You can use FIND_IN_SET() to search for one value at a time.

This means you need multiple predicates, one for each value you get by splitting your input $subsector_text. So split your variable and map it into a series of FIND_IN_SET() calls.

I haven't tested the following code, but it should give you the idea of what I'm talking about:

$subsector_array = array_map('intval', explode(',', $subsector_text));
$subsector_terms = array_map(
  function ($id) { return "FIND_IN_SET($id, a.subsector)"; },
  $subsector_array);
$subsector_expr = implode(' OR ', $subsector_terms);

$sql = "
SELECT ...
          WHERE a.state = 1 
            AND a.sector = '$sector'
            AND ($subsector_expr)
...";

This will of course force a table-scan because there's no way to index FIND_IN_SET(), or any other operation that searches for substrings. Well, I suppose your conditions on a.state and a.sector will use an index to narrow down the search before applying the FIND_IN_SET() conditions.
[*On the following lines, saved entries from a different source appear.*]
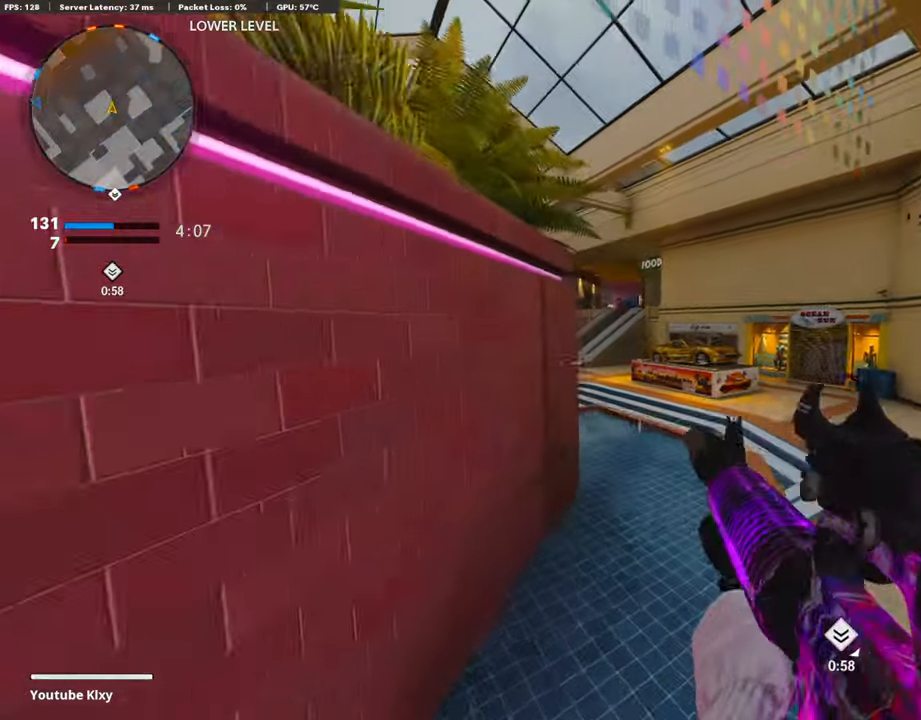
{"buttons": ["L1"], "left_stick": "left", "right_stick": "center", "events": [[51, "right_stick", "up"], [236, "left_stick", "left"], [236, "right_stick", "center"], [371, "right_stick", "down-right"], [506, "right_stick", "center"]]}
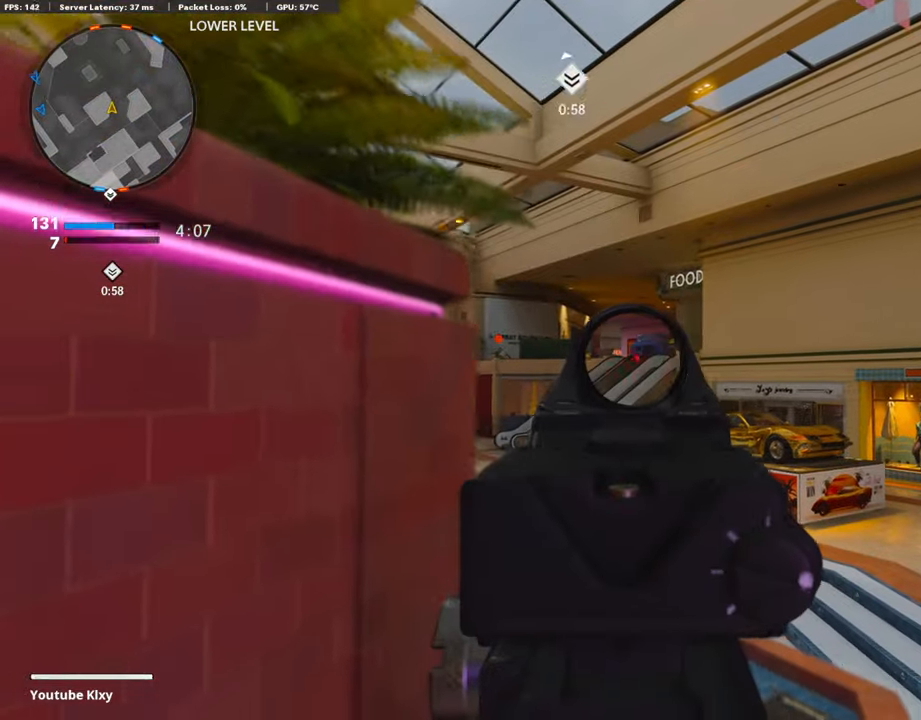
{"buttons": ["L1"], "left_stick": "right", "right_stick": "center", "events": [[17, "left_stick", "center"], [68, "left_stick", "right"], [101, "right_stick", "left"], [456, "right_stick", "center"]]}
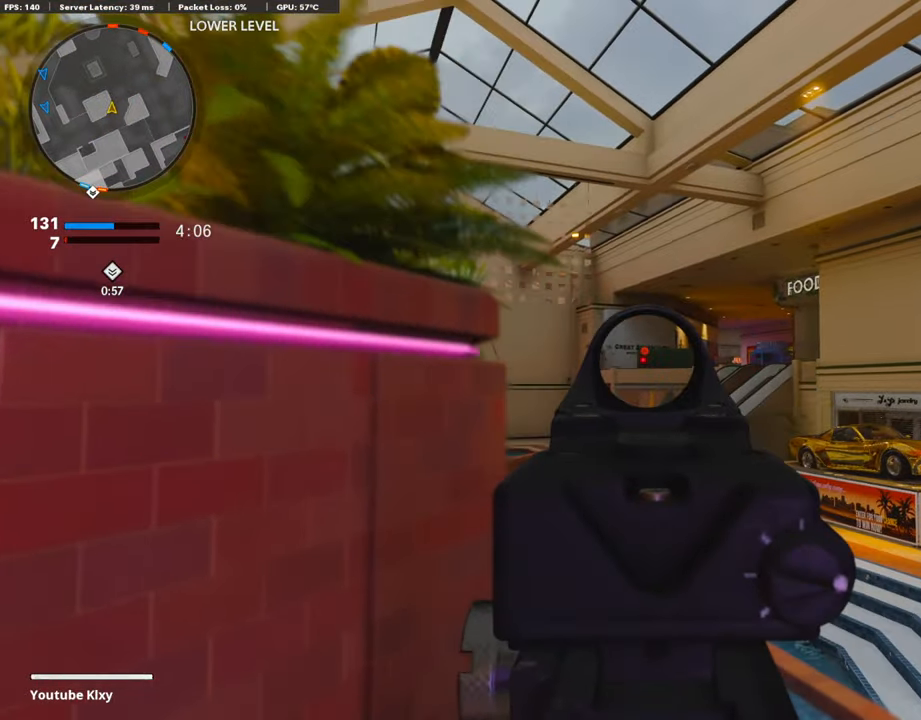
{"buttons": ["L1"], "left_stick": "left", "right_stick": "right", "events": [[33, "left_stick", "left"], [151, "R1", "down"], [219, "R1", "up"], [219, "left_stick", "center"], [219, "right_stick", "right"], [270, "left_stick", "right"], [421, "left_stick", "left"]]}
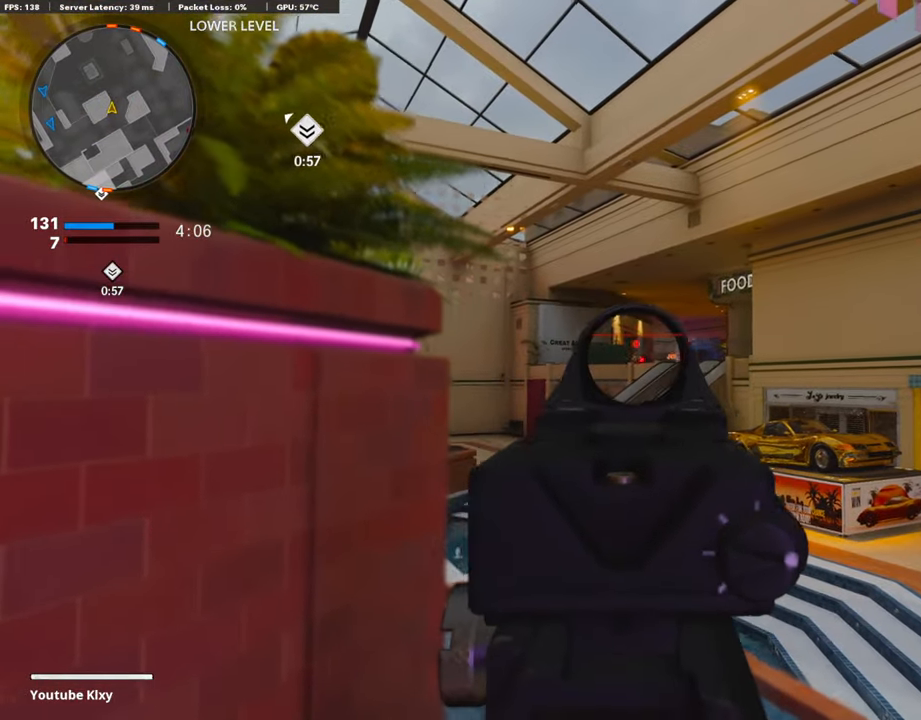
{"buttons": ["L1", "R1"], "left_stick": "right", "right_stick": "center", "events": [[101, "left_stick", "center"], [169, "left_stick", "right"], [185, "R1", "down"], [219, "right_stick", "center"], [287, "left_stick", "left"], [337, "R1", "up"], [405, "right_stick", "down"], [439, "R1", "down"], [439, "left_stick", "center"], [489, "left_stick", "right"], [489, "right_stick", "center"]]}
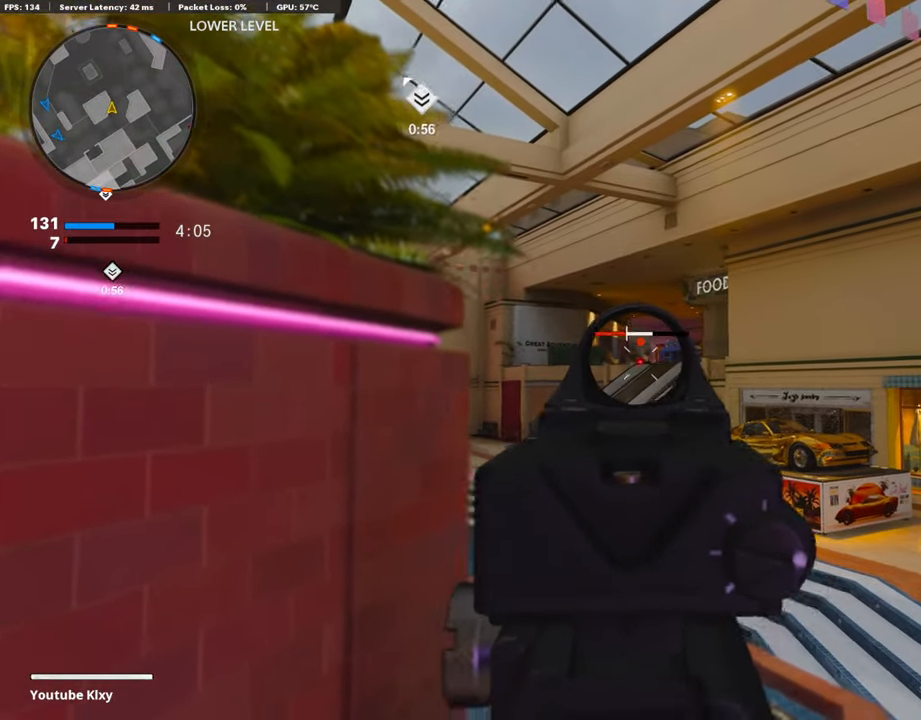
{"buttons": ["L1"], "left_stick": "left", "right_stick": "center", "events": [[17, "R1", "up"], [68, "R1", "down"], [101, "right_stick", "up-right"], [203, "R1", "up"], [219, "right_stick", "center"], [253, "R1", "down"], [287, "left_stick", "left"], [371, "R1", "up"]]}
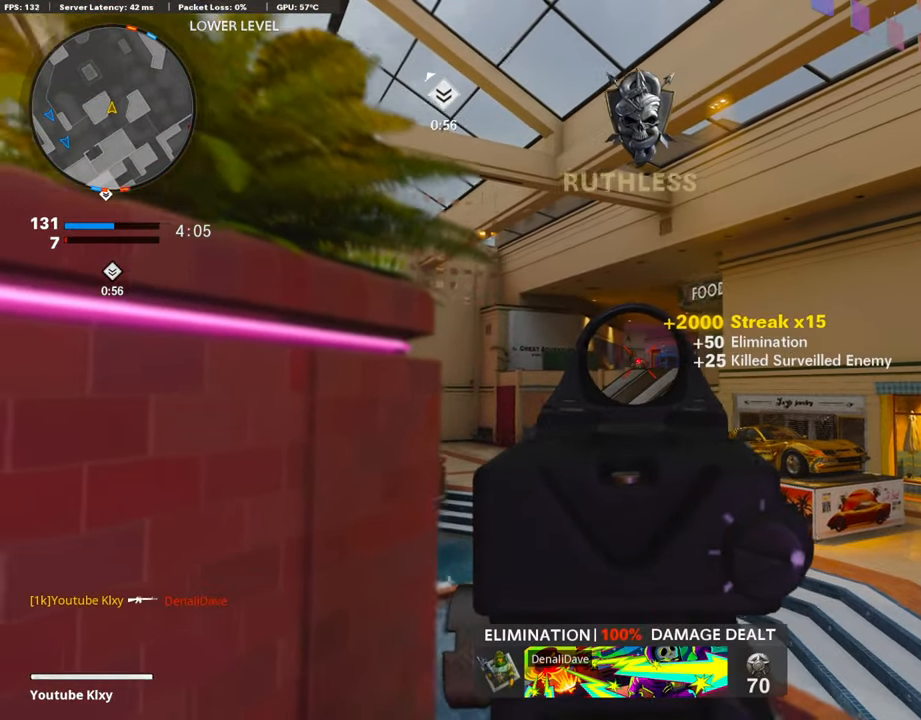
{"buttons": [], "left_stick": "right", "right_stick": "center", "events": [[51, "L1", "up"], [51, "left_stick", "down-left"], [51, "right_stick", "down-right"], [119, "right_stick", "right"], [169, "left_stick", "down"], [304, "left_stick", "down-right"], [389, "right_stick", "center"], [405, "SQUARE", "down"], [473, "left_stick", "right"], [507, "SQUARE", "up"]]}
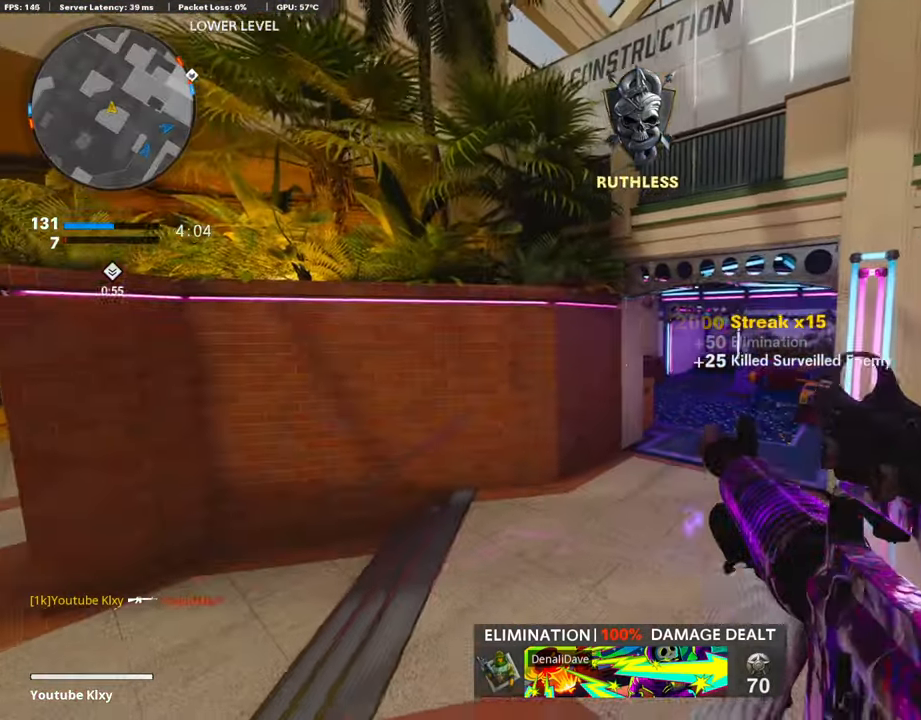
{"buttons": [], "left_stick": "up", "right_stick": "center", "events": [[185, "L3", "down"], [185, "right_stick", "right"], [219, "left_stick", "up"], [287, "right_stick", "center"], [388, "L3", "up"]]}
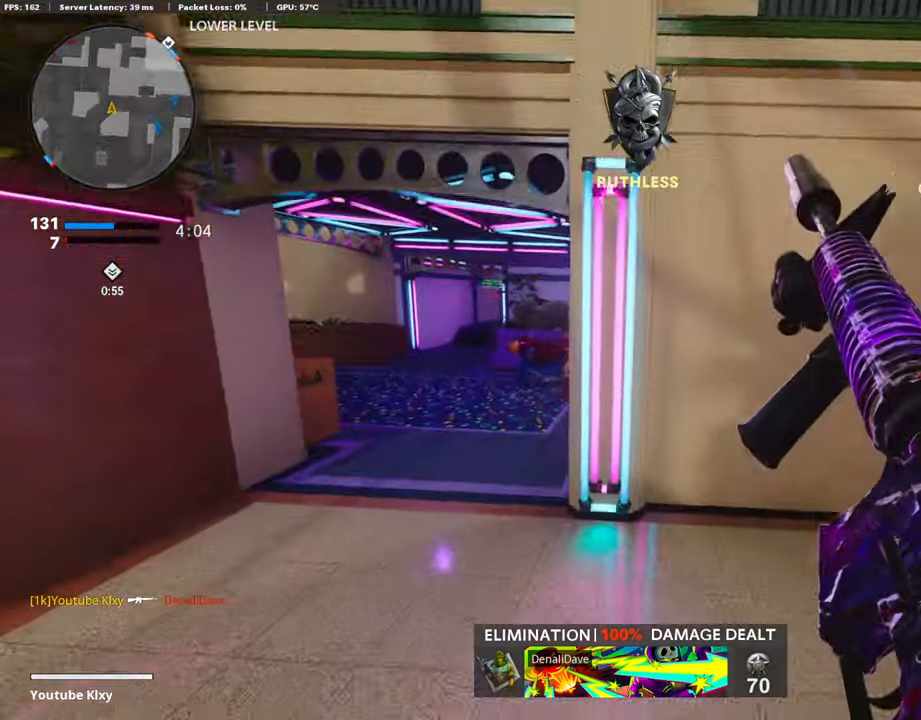
{"buttons": ["R3"], "left_stick": "up", "right_stick": "up-right", "events": [[17, "L3", "down"], [17, "right_stick", "left"], [118, "right_stick", "center"], [219, "right_stick", "up-left"], [321, "right_stick", "center"], [405, "R3", "down"], [456, "right_stick", "up-right"], [506, "L3", "up"]]}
I understand the dilemma of having to work with a system that you inherited. Let your manager know that this needs to get refactored at some point, because it will never be efficient or reliable the way it's designed now.

Bill Karwin
  • 538,548
  • 86
  • 673
  • 828
0

Your approach is correct, but need some modifications. Instead of try to match in only one condition (REGEXP), can create multiple conditions joined with OR...

Example:

$subsectorArray = explode(',', $subsector_text);
$or = [];
foreach ($subsectorArray as $subsector){
    $or[] = "a.subsector REGEXP '[^[:alnum:]]{$subsector}[^[:alnum:]]|^{$subsector}[^[:alnum:]]|[^[:alnum:]]{$subsector}$|^{$subsector}$'";
}
$orStr = implode(' OR ', $or);

 $sql = "
SELECT DISTINCT a.id
              , a.name
              , a.category_id
              , a.sector
              , a.subsector
              , a.year_in_operation
              , a.state
              , a.total_value
              , b.country_id
              , b.project_id
              , c.isocode_3
              , c.name
           FROM com_barchan_project a
           JOIN com_barchan_location b
             ON b.project_id = a.id
           JOIN com_barchan_country c
             ON c.id = b.country_id
           JOIN com_barchan_project_value_join d
             ON a.id = d.project_id
          WHERE a.state = 1 
            AND a.sector = '$sector'
            AND ($orStr)
          ORDER 
             BY a.total_value DESC
              , a.category_id ASC
              , a.name ASC
";
rafrsr
  • 1,940
  • 3
  • 15
  • 31
  • Do or do not. There is no "try". A ***good answer*** will always have an explanation of what was done and why it was done in such a manner, not only for the OP but for future visitors to SO. – Jay Blanchard May 16 '17 at 21:43
0

The solution was to refactor the app. It took a couple days, but the offending code is gone and a new subsector table was created. Thanks everyone.